どこからともなく紫色の幅広いウィッチハットを取り出すと、頭の上にちょん、と載せた。
「パチン」と指を鳴らすと銀髪から飛び出たほうきが体の周りを一周し、背後に滞空すると、『銀髪の魔女』はそれに脚を組んで腰掛けた。

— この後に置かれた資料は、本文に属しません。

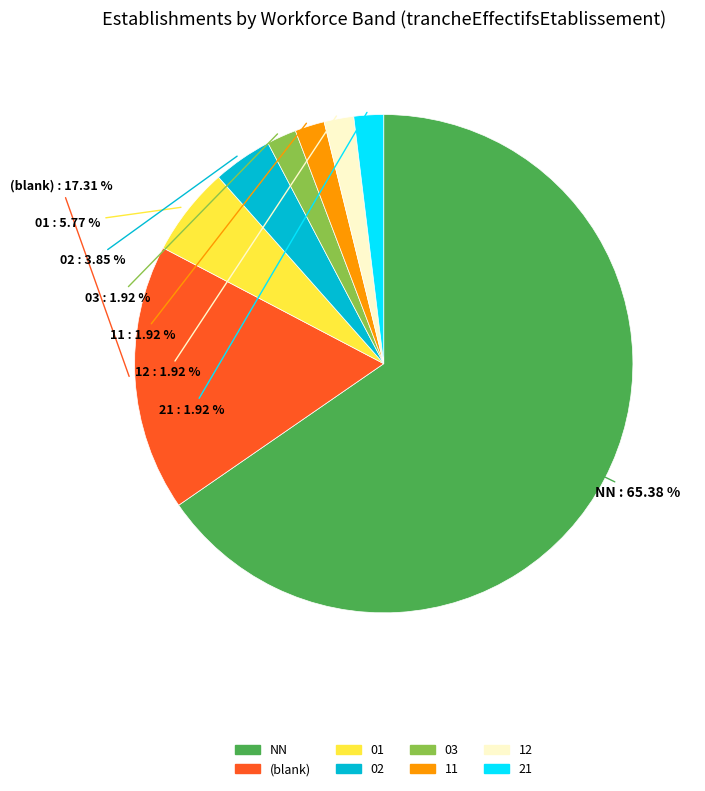

What is the ratio of the value at 12 to the value at 01?

0.3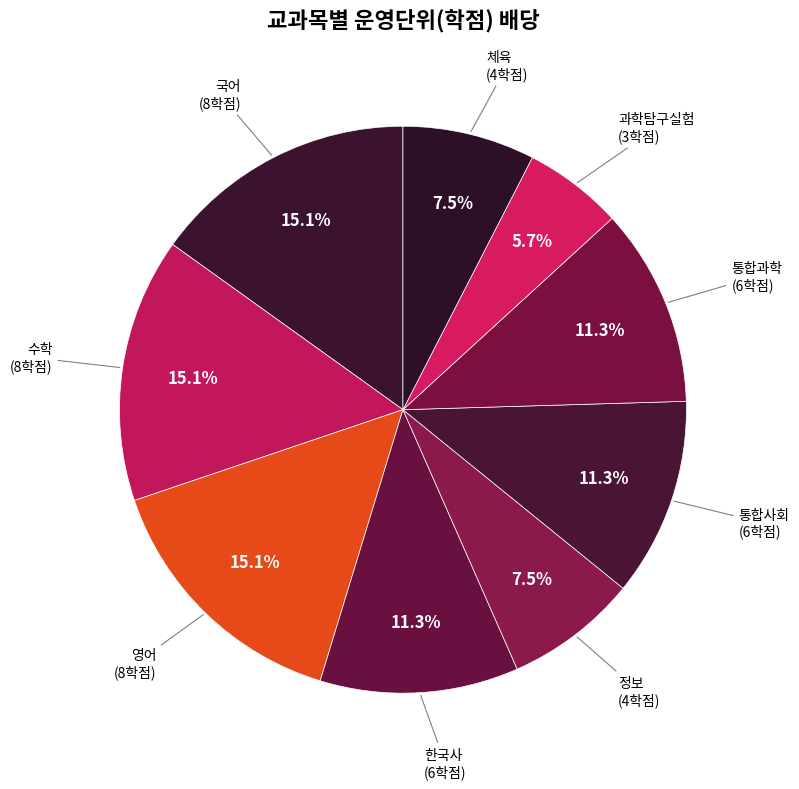

What is the ratio of the value at 국어 to the value at 통합사회?

1.3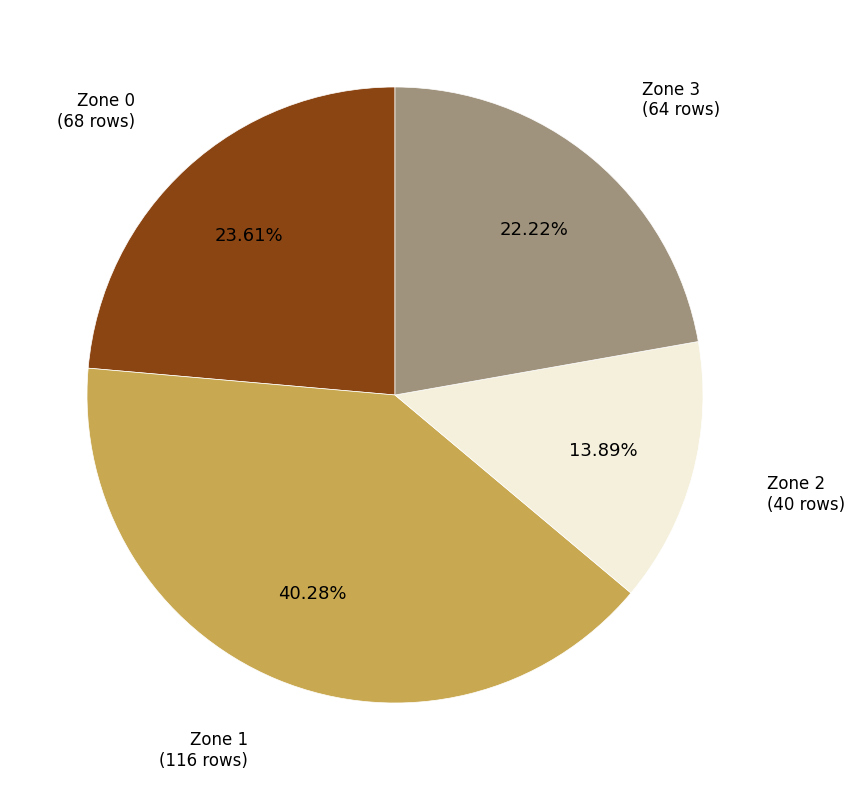

Does any single category account for the majority?

No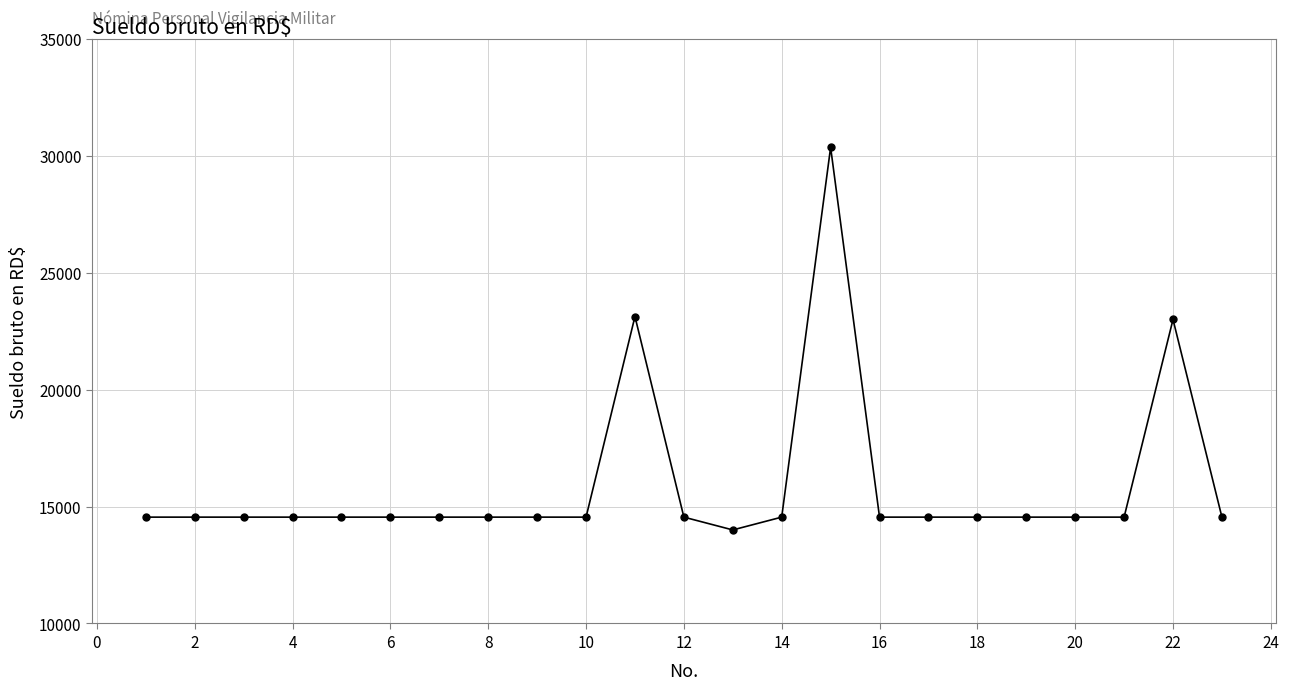

What is the minimum value shown in the chart?

14000.0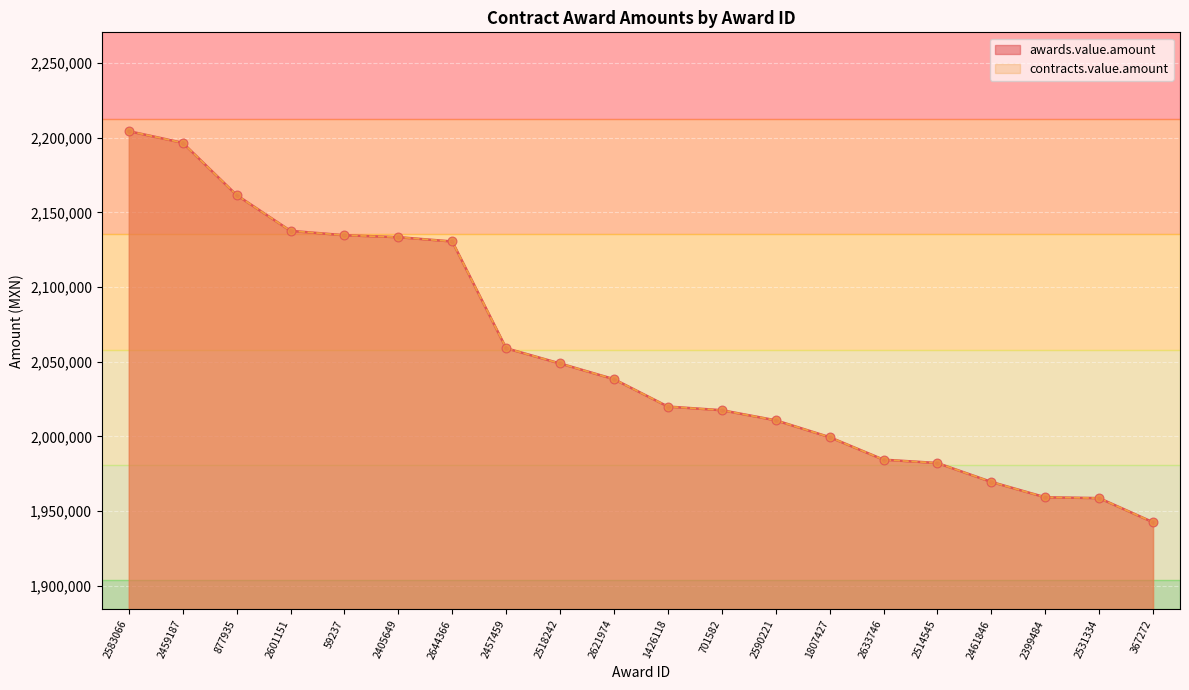

Which series has the widest spread of Y values?

awards.value.amount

「久しぶりだね、この姿は。相変わらずナイスバディだ。まあ普段からアンチエイジングは心がけているからね――」
「ギャアアア!」
「キィキィ!」
敵部隊が空から間近に迫ってきた。高速でくちばしや爪、牙で襲いかかってくる。
「煩い蚊蜻蛉だね。これでも喰らいな」
「パチン」とまた指を鳴らすと、再びほうきが出現した――ただそれが百本ほどあるだけで。
「行きな。バン――!」
彼女が右手の人差し指で撃つ仕草をすると、ほうきが敵の群れ目掛けて高速で追跡を始めた。直線で、あるいは弧を描いて。
「ギャアアア!!」
「キィ!」
瞬く間に次々と撃ち落とされる的。制御を失い地面に落ちていく。
「ある程度引きつけないと、味方の上に降ってくるからね。あとは別にこちらから来なくても、相手から来てくれるんならその方がラクだしね」
彼女は脚を組み腰掛けながら、頬杖をついて戦局を見つめた。